Well, it seems the vote went of without much of a hitch. As results are finalised and announced. A resounding endorsement of a draft constitution that promises a lot, yet can it deliver. The praises have been coming in from all corners. Even some dubious characters are claiming credit for the achievement. They know themselves, so I will not name them here. 2008 seems a distant memory now. The big question is what happens now.
There is a long shopping list of legislation that is needed and asked for to make this draft fully functional, and save for any hitches, it will take up to five years to get this done. A vetting process that will see all high court and appellate judges scrutinised before resuming work and redrawing of constituencies to cater for the additional eighty national assembly constituencies. That being just what is already spelt out in the draft.

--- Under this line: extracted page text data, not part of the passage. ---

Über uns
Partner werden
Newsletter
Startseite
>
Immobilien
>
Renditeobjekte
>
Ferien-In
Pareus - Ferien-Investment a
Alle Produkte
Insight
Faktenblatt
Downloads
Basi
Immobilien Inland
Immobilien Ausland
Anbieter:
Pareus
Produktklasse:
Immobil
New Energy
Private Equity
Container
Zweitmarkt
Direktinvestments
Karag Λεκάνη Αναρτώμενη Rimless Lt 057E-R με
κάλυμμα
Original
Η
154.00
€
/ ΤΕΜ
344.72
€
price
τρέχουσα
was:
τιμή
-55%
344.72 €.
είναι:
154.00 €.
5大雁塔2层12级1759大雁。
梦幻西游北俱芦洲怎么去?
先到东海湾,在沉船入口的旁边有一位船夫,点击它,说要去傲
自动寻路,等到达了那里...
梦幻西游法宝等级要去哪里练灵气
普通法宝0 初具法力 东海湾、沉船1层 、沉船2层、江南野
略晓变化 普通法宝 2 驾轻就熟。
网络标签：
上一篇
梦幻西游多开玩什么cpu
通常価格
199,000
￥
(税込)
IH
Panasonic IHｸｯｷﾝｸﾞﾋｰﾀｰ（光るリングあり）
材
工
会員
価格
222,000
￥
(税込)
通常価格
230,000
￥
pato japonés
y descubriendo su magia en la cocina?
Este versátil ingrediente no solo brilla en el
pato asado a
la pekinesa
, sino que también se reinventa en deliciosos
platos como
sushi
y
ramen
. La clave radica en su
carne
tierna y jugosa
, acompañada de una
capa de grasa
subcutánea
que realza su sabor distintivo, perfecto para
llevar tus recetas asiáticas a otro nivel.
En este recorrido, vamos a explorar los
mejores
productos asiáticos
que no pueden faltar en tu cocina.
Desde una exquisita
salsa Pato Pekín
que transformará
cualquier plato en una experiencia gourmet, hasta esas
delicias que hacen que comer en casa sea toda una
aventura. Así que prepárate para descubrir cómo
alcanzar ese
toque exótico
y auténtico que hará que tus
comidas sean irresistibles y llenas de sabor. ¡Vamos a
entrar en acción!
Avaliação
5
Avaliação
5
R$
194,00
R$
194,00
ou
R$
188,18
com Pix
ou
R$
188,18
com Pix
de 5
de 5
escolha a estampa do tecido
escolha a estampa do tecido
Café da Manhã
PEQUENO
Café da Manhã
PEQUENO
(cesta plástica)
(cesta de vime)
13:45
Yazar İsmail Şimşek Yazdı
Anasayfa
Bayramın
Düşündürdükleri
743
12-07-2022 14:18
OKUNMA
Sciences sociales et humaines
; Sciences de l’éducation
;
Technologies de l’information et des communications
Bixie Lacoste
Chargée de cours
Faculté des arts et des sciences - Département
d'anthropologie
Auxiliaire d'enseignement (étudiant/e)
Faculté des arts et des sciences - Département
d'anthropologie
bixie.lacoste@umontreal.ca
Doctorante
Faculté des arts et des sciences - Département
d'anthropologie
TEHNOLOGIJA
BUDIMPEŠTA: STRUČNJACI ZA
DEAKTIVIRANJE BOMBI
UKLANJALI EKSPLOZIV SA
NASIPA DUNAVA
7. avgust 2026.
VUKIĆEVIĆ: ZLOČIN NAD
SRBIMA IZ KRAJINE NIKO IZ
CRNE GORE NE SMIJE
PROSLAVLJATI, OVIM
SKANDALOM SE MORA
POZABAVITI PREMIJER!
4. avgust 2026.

Then there is the unwritten stuff. Will the current political divisions become the platforms for the next general elections in 2012? What becomes of the organizations that lined themselves up against the draft? what do the local clergy say to their respective flocks now? However, most importantly, how do we now move on a single nation? These are just a few challenges that Kenyans face over the next few years. Hopefully, as was the case with the referendum process, well will not allow side shows to distract from the issues.
Funnily enough, now that a peaceful and credible vote has been conducted in a Sub-Saharan African country, a rarerity still in this day and age, the international press does not seem bothered. Who says a man biting a dog is news always headline news!